Berkeley: Tropical Paradise?

Growing up in the good ol’ PNW I didn’t see many palm trees except on TV and in Movies so it was a little weird for me when I suddenly found myself in a place where they were landscaping staples (though I suppose not as much as they are in southern California). Whenever I see a palm tree (like this one in downtown Berkeley) it tends to remind me how tropical it ISN’T in the bay area, as if these trees which I associate with warm beaches are mocking me.

Palm Tree

The Lost(ish) Generation

Brendan and I don’t talk much about graduate school (in part because who wants to hear us complain?), but it still has a big impact on how we view the world. Long hours in windowless lab spaces make us really appreciate how amazing it is to feel the sun on your face.

There’s a particular balcony on the seventh floor of Tan Kah Kee Hall that has a clear and unrestricted view of nearly the entire San Francisco bay, and stepping out onto that balcony after spending all day down in lab can be utterly overwhelming. I think this picture really captures that feeling of the sun on my face at the end of a long, and the incredible relief that brings.

The Lost(ish) Generation

Antique Creek

The environment changes so completely when it rains that I can’t help but run out with my camera in the moments between storms. Today’s photograph is another from UC Berkeley’s Strawberry Creek on a particularly drizzly day. The contrast between nature and the manicured stone walls works out quite nicely when everything is wet and glistening.

Antique Creek

Ingrained

This little stream was running by the trail not far from where Brendan took yesterday’s photo. At first, I felt distressed to see that tires had been dumped into the stream, but further inspection made it obvious that they’d been washed there in heavy rain years ago. There was a certain relief in seeing them encrusted in moss and being (at least partially) reclaimed.

The contrast between the blacks/greys of the tires/rocks and the array of greens in the moss, ferns, and trees worked out really nicely for highlighting the contrast between the “static” parts of the image and the encroaching life.

Ingrained

Calf

The previously featured Robert Sibley Regional Volcanic Preserve is apparently home to a small herd of cattle. This came as some surprise to us while were having a stroll through the park when we came upon a small pen filled with cattle and their calves, including this one who came around to figure out what we were all about.

Calf

Duck Pond

Another shot from Robert Sibley Volcanic Regional Preserve, there was a small pond up on a hill overlooking some pastures and the freeway running through the east bay hills.
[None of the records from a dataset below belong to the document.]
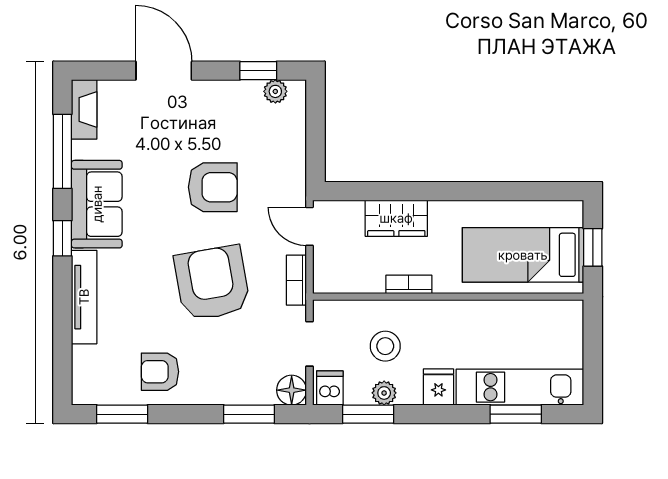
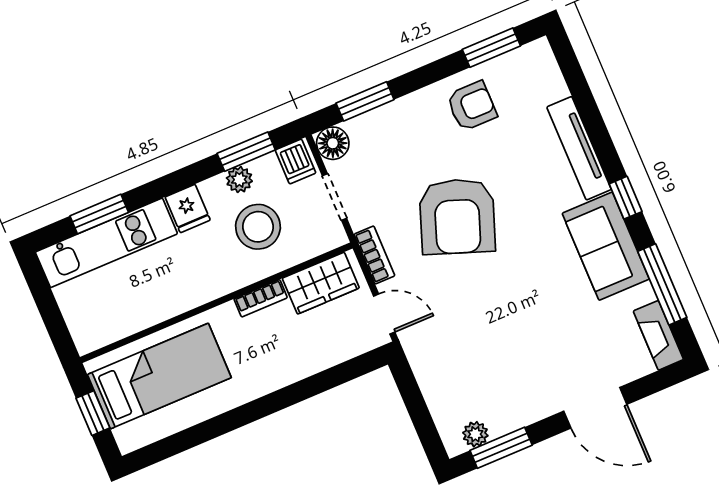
window: (258, 71) -> (501, 448), width x1.50
armchair: (213, 187) -> (497, 312), removed
wardrobe: (396, 218) -> (321, 283), moved, turned 180
armchair: (212, 283) -> (457, 216), turned 30
stool: (385, 346) -> (258, 227), width x1.38, depth x1.38

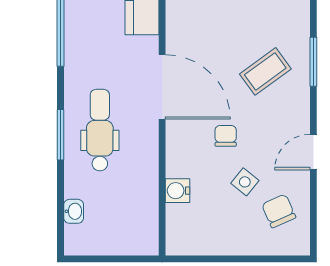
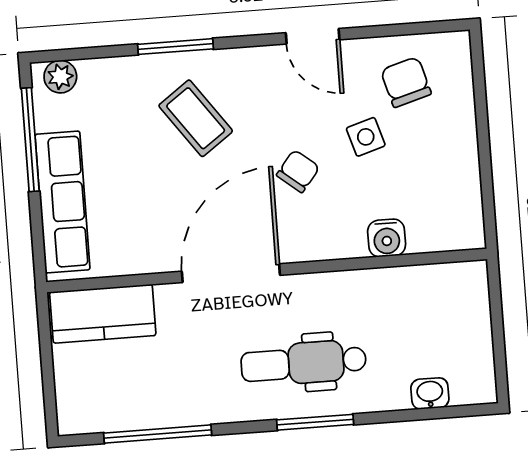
chair: (226, 136) -> (298, 171), turned 129
side table: (245, 182) -> (366, 137), turned 34
chair: (279, 211) -> (406, 82), turned 98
Though they seemed reluctant to be caught on camera there were actually a pair of ducks swimming around this small, overgrown pond.

Duck Pond

Behold, the Tomb!

Today is a more unusual shot of UC Berkeley’s Hearst Memorial Mining Building. As with so many other buildings on campus, the terrain and topology of surrounding the building have changed radically since it’s initial construction, with each shift requiring an adaptation to the landscaping and lower structure of the building to maintain access without violating the original design too severely. In this case, however, a fairly functional combination of tunnel entrance and stairs looks uncannily like some sort of ancient tomb. I keep waiting for Indiana Jones to come sprinting out past the ash trays with an enormous boulder rolling close behind him.

Behold, the Tomb!

The Edifice

This is the imposing Latimer Hall in UC Berkeley’s College of Chemistry. On this stormy afternoon, the sky and the bare tree and the building itself all took on this similar cast, but with such radically different textures and shapes. If you look carefully, the cracks and stains under each balcony level begin to resemble the geometry of the tree.

The Edifice

Enigmatic door

This shot comes from a maintenance building over the Caldecott tunnel through the Berkeley Hills. The whole building is sort of interesting looking in a really drab way and will surely be featured further but for now I thought that the way that the NFPA diamond in all of its colorful glory contrasted with the lack of the color in this stairwell which is an access way to one of the bores of the tunnel.